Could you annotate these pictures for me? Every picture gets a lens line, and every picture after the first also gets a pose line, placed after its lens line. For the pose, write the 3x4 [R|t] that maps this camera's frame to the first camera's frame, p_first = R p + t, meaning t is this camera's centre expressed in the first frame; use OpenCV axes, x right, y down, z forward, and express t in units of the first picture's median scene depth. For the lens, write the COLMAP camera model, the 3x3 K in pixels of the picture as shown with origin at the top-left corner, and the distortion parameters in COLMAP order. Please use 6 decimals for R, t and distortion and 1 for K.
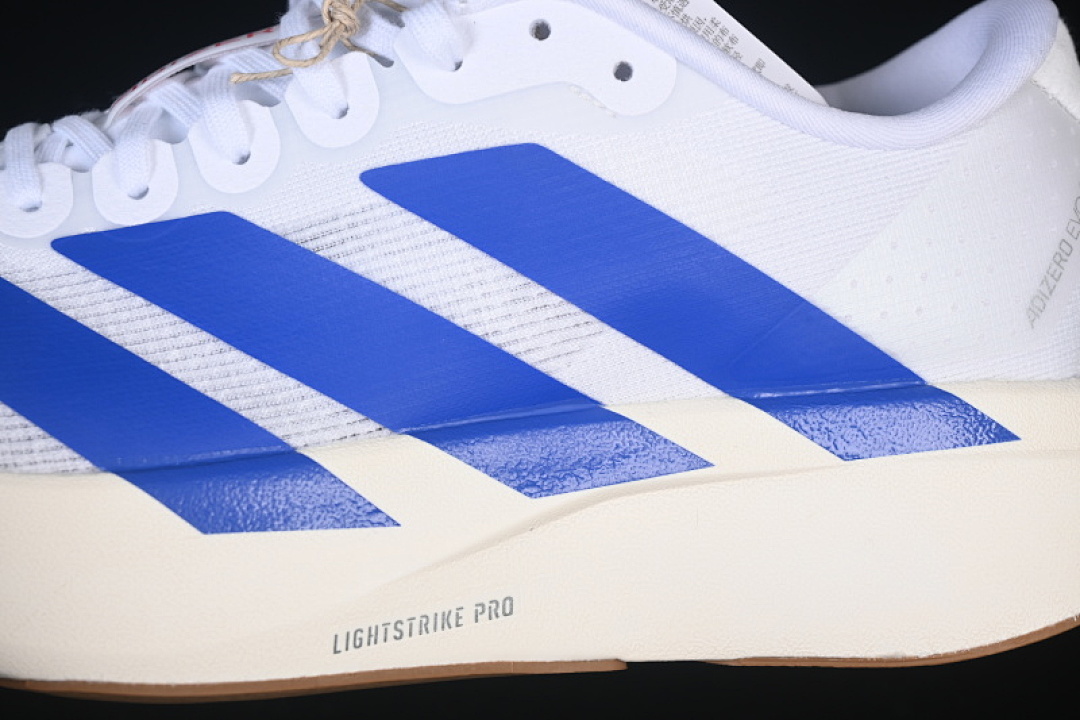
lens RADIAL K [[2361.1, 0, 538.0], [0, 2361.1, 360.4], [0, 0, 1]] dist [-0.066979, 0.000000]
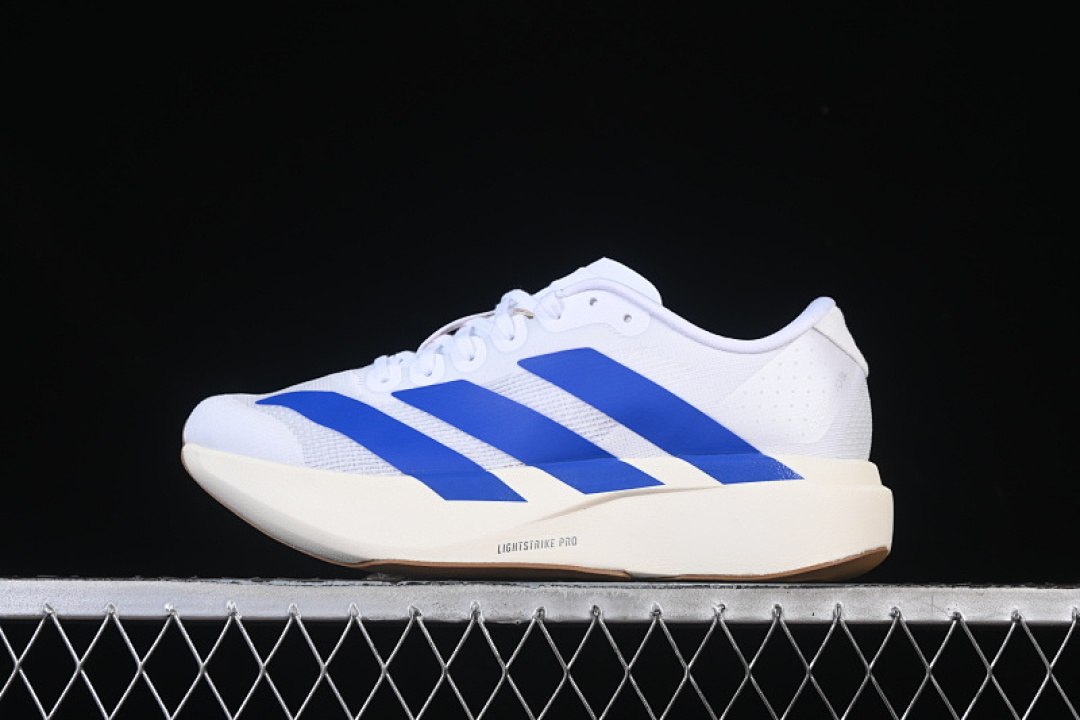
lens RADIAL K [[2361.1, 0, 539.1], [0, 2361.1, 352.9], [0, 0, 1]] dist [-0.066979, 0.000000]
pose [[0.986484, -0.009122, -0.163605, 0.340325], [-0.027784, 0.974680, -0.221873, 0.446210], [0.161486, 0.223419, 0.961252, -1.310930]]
--
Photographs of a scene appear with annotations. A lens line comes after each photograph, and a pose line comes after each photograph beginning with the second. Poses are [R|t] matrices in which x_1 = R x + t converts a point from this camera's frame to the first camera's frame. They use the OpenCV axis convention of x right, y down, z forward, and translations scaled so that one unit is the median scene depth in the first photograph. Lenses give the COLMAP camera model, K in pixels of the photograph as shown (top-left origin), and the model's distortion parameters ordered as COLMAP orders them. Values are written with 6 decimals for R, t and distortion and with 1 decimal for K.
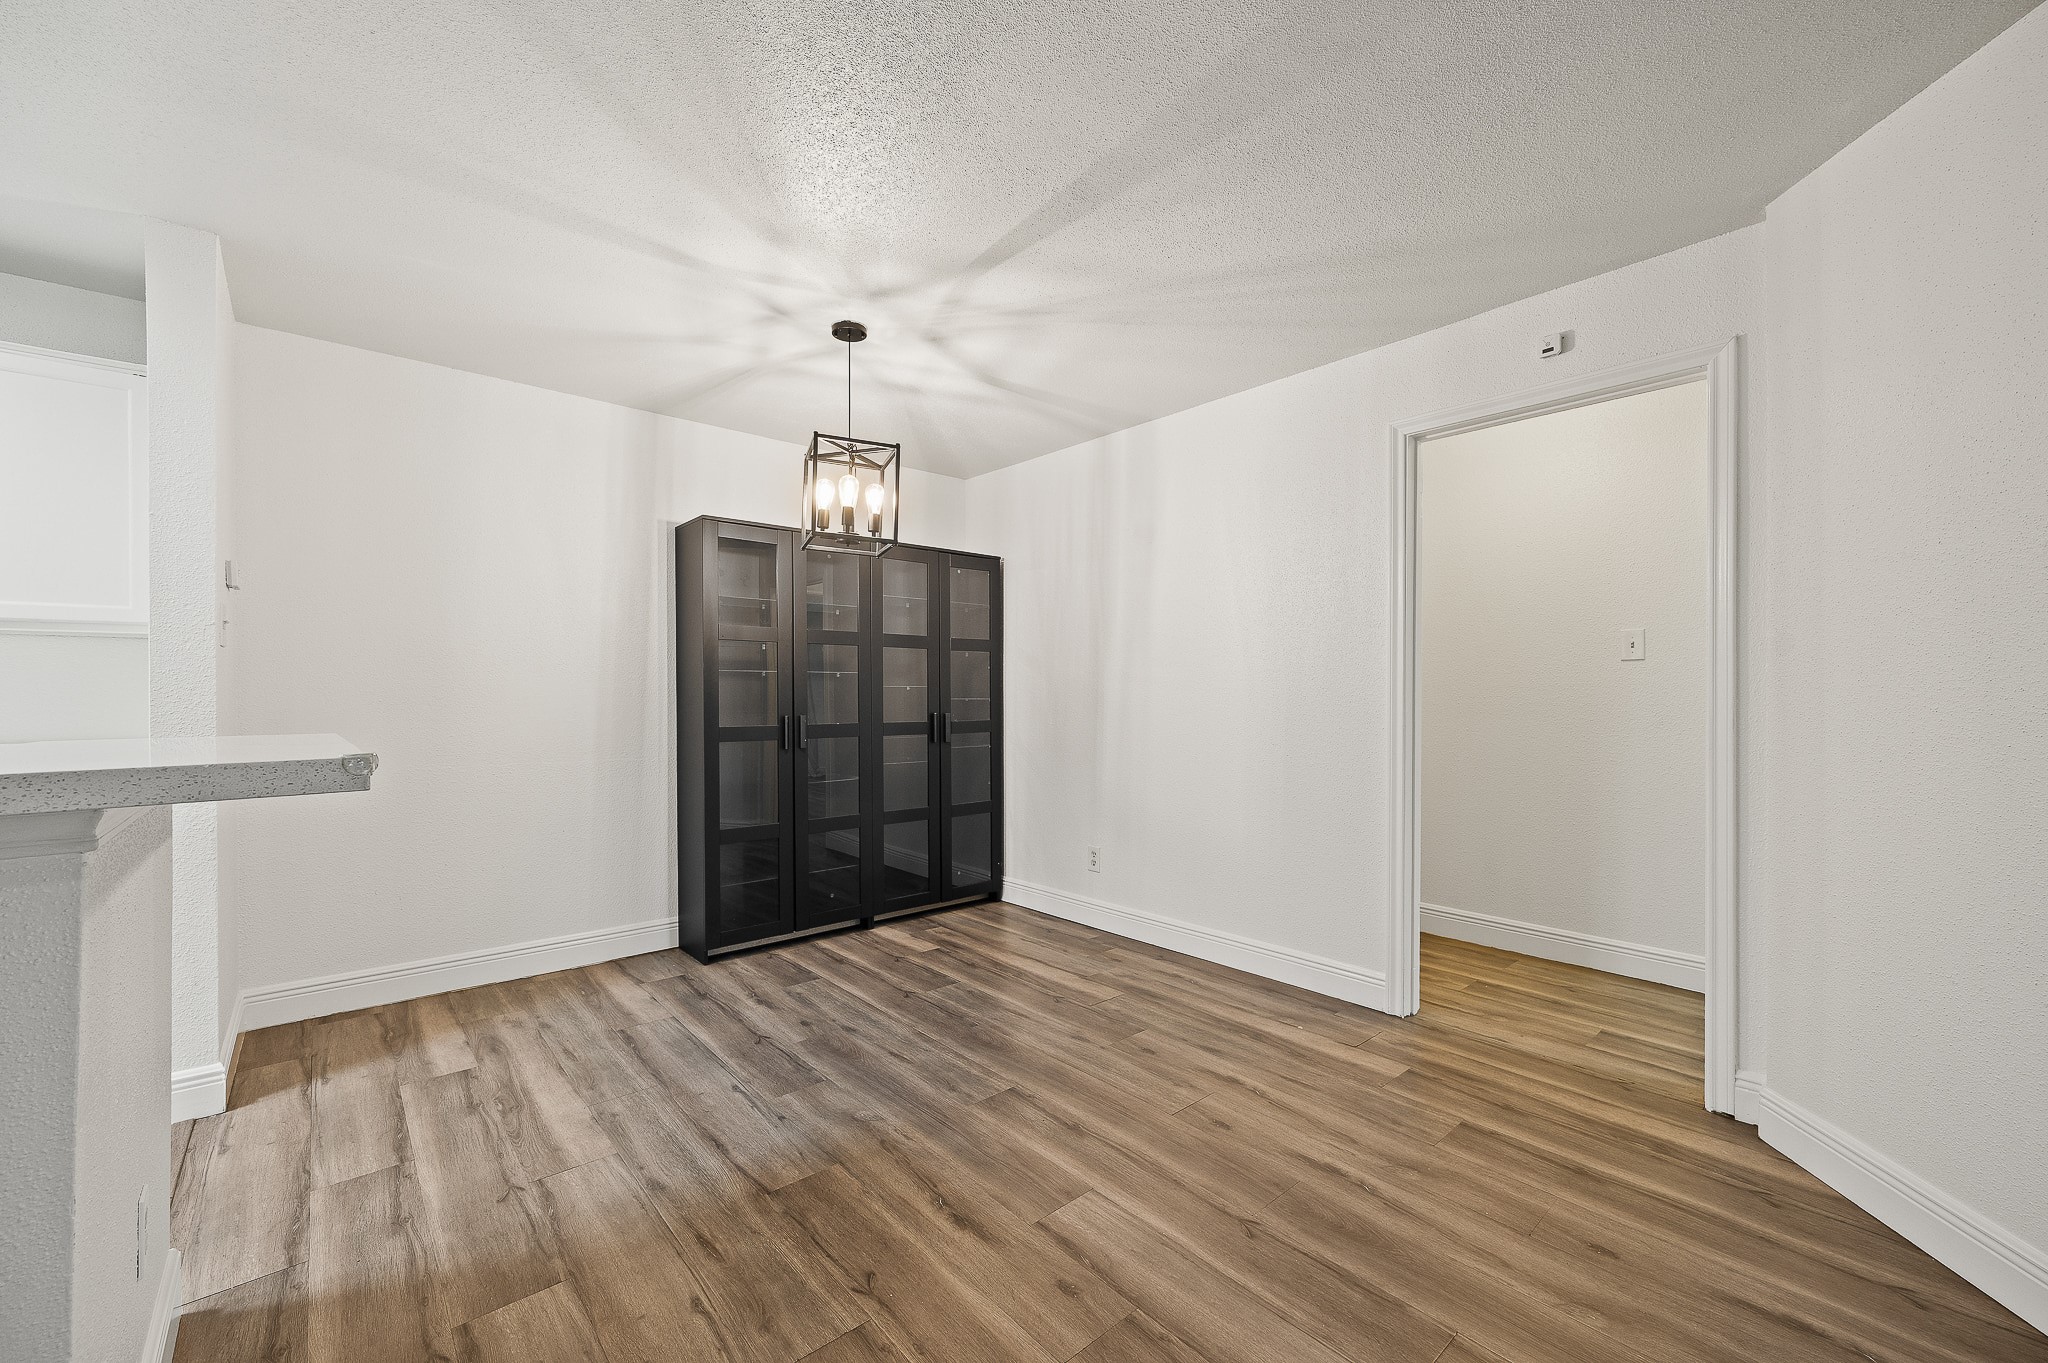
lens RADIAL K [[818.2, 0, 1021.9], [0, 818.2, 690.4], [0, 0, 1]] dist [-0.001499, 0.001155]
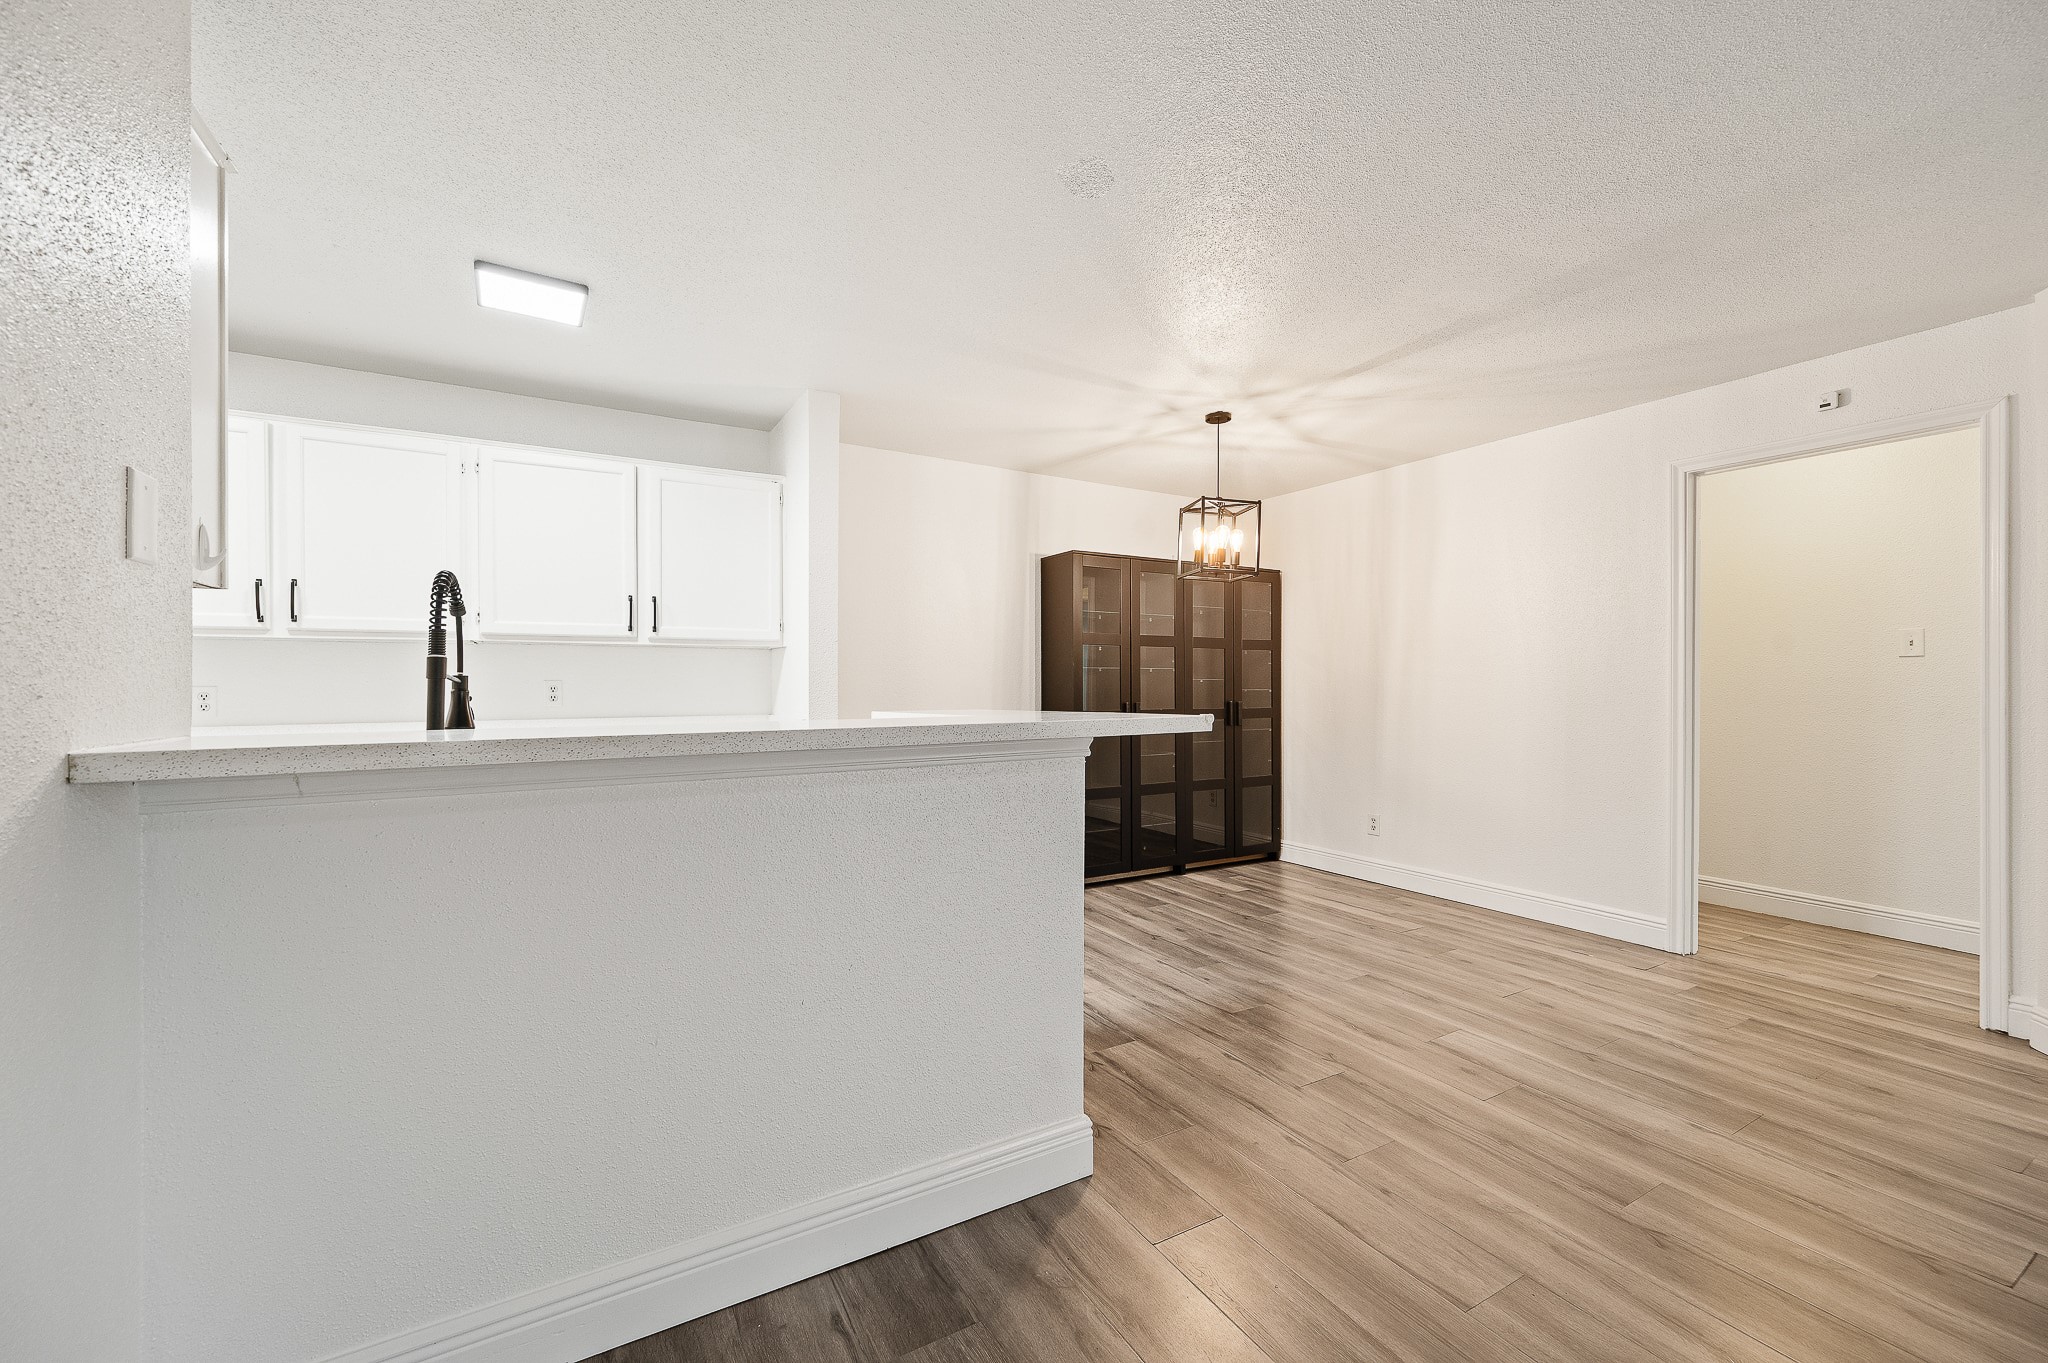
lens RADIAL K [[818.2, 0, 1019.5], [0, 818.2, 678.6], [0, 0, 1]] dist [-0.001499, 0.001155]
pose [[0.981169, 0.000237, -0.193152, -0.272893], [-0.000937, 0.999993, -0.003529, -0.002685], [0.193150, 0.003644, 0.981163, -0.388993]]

WORK ITEM. Please reproduce the data verbatim, from the line with "Could you annotate" to the line with "0.223419, 0.961252, -1.310930]]", leaving the pictures out.

SOLUTION TO THIS PROBLEM.
Could you annotate these pictures for me? Every picture gets a lens line, and every picture after the first also gets a pose line, placed after its lens line. For the pose, write the 3x4 [R|t] that maps this camera's frame to the first camera's frame, p_first = R p + t, meaning t is this camera's centre expressed in the first frame; use OpenCV axes, x right, y down, z forward, and express t in units of the first picture's median scene depth. For the lens, write the COLMAP camera model, the 3x3 K in pixels of the picture as shown with origin at the top-left corner, and the distortion parameters in COLMAP order. Please use 6 decimals for R, t and distortion and 1 for K.
lens RADIAL K [[2361.1, 0, 538.0], [0, 2361.1, 360.4], [0, 0, 1]] dist [-0.066979, 0.000000]
lens RADIAL K [[2361.1, 0, 539.1], [0, 2361.1, 352.9], [0, 0, 1]] dist [-0.066979, 0.000000]
pose [[0.986484, -0.009122, -0.163605, 0.340325], [-0.027784, 0.974680, -0.221873, 0.446210], [0.161486, 0.223419, 0.961252, -1.310930]]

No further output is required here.